Harsche Wirklichkeit statt mediterranem Kitsch - die Manacor-Aufnahmen von Iris Wagner stehen in einem deutlichen Kontrast zu den sonnigen Strand-und-Meer-Fotos, die der Begriff „Mallorca" vor das innere Auge zaubert. Zehn Jahre lang fotografierte die 2014 verstorbene Urenkelin von Richard Wagner die zweitgrößte Stadt der Insel, nun werden diese Bilder erstmals öffentlich gezeigt.

Es waren die Besuche bei ihrem auf der Insel lebenden Bruder Wolf Siegfried, die Iris Wagners Interesse an Manacor weckten. Während er als Architekt Villen und Fincas für wohlhabende Inselresidenten verwirklichte, beschäftigte sich die Übersetzerin und Fotografin mit „der Wirklichkeit, die sich einbrennt", so Wolf Siegfried Wagner in der Einleitung des Katalogs zur Ausstellung „Manacor". die derzeit im Berliner Ableger der Galerie ­Kewenig zu sehen ist.

Treibende Kraft hinter der Schau war neben Wolf Siegfried Wagner der Berliner Architekt und Fotograf Walther Grunwald. Iris Wagner selbst hatte Grunwald einst 16 Filme in die Hand gedrückt, wollte daraus gemeinsam mit ihm ein Projekt machen. Die Bilder hätten ihn sofort fasziniert, erklärt der 75-Jährige: „Es waren und sind keine Einzel­fotos, sondern Serien, die sich von der Schärfe zur Unschärfe entwickeln."

Sie zeugen von der großen Handwerkskunst der 1942 geborenen Fotografin, die in Manacor nicht mit einer Spiegelreflexkamera, sondern mit einer Leica arbeitete: „Da sieht man die Unschärfen nicht im Sucher, sondern kann sie nur über die Fokussierung erreichen", erläutert

Grunwald. Menschen sind auf Wagners Bildern kaum zu sehen, und wenn dann als verschwommene Silhouetten. Hauptmotiv ist das Unfertige, das Hässliche, das Gewöhnliche - in Ungewöhnliches verwandelt.

Vermüllte Grundstücke, der betonierte Bachlauf, die in die Jahre gekommene Trabrennbahn, die aus der von Wagner gewählten Perspektive die Erinnerung an die Franco-Zeit wieder aufleben lässt. Es sind Fotos von einem ganz anderen Mallorca, aber „kein Schlachtfest", wie Grunwald findet: „Iris Wagner wird Manacor mit ihrem kritischen Auge gerecht."

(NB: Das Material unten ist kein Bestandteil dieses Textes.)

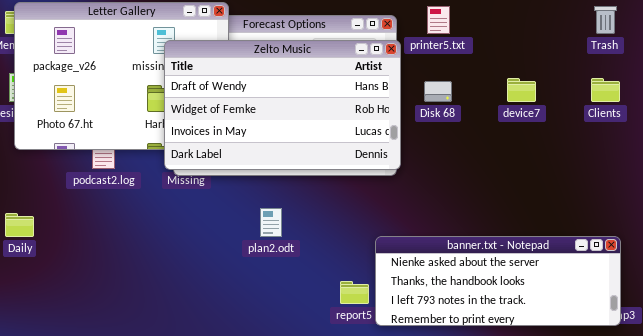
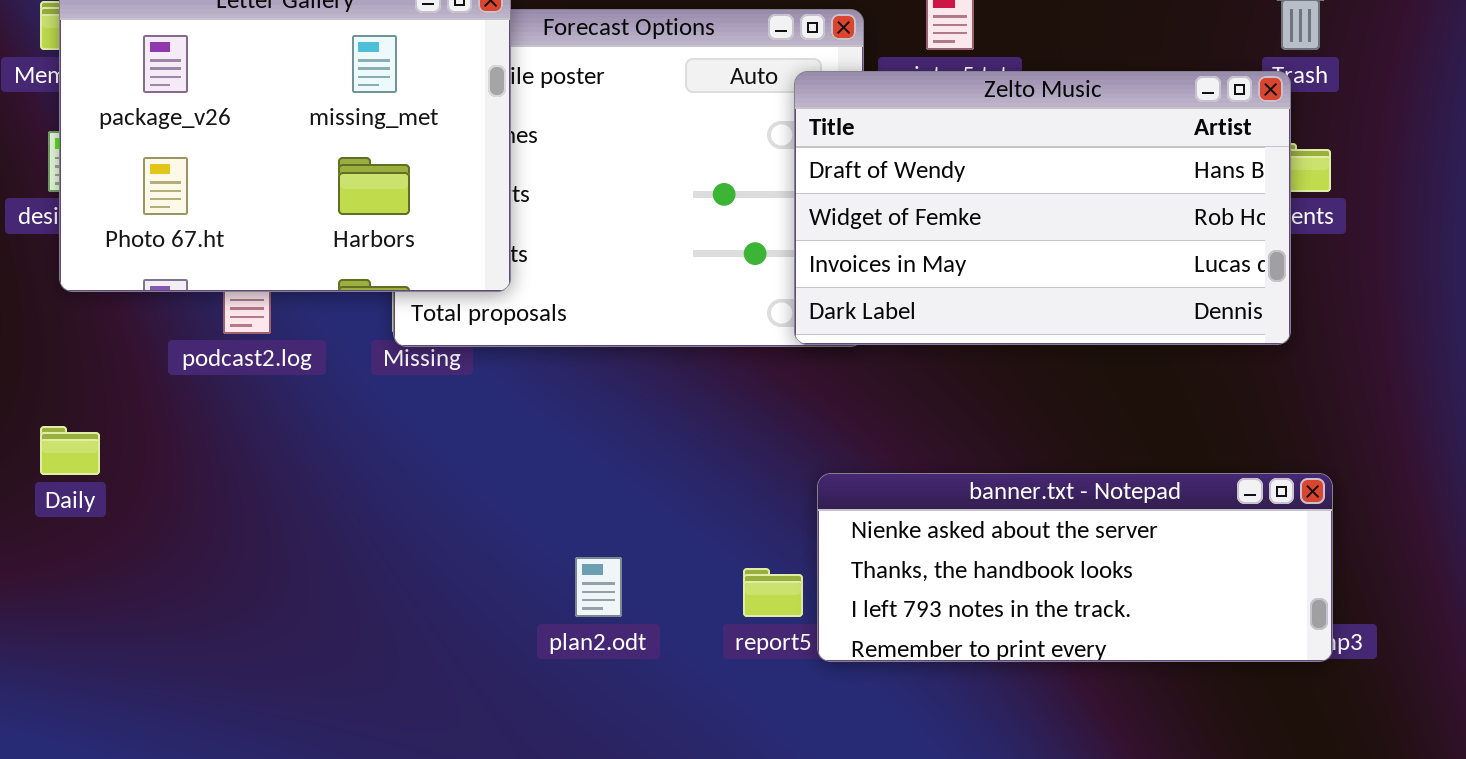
Zelto Music: [164,40,401,170] -> [794,71,1291,345], moved
plan2.odt: [260,208,282,237] -> [575,557,622,617], moved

Der 75-jährige Grunwald besuchte die „triste Stadt, mit der Iris sich über Jahre auseinandergesetzt hat", im vergangenen Oktober und besprach mit Wolf Siegfried Wagner abschließende Details. Obwohl er gar nicht gezielt auf den Spuren der Fotografin wandeln wollte, kam er um das ein oder andere Déjà-vu nicht herum: „Die Motive begegnen einem", sagt er. Dabei seien die Schwarz-Weiß-Aufnahmen kein Fotoessay über Manacor, sondern vielmehr „eine Art Lebenshaltung, die sie selbst durch die Fotografie überprüft". Und bei der sogar das vermeintlich Schöne, der private Luxus, plötzlich befremdlich wirkt. Denn auch die Palmenspiegelung auf der Wasseroberfläche des Pools lässt den Betrachter mit einem Gefühl der Tristesse zurück.

Die Bilder, die laut Grunwald nach der Ausstellung in Berlin unmittelbar zur Generalprobe der diesjährigen Festspiele in Bayreuth präsentiert werden, sollen irgendwann auch in der Galerie Kewenig in Palma gezeigt werden. Dann können sich auch die Insulaner mit der Frage beschäftigen, die Wolf Siegfried Wagner seiner Schwester nach deren zahlreichen Exkursionen mehr als einmal stellte: „Was siehst du denn in Manacor, was ich nicht sehe?" Worauf sie stets lächelnd antwortete: „Das wirst du schon sehen."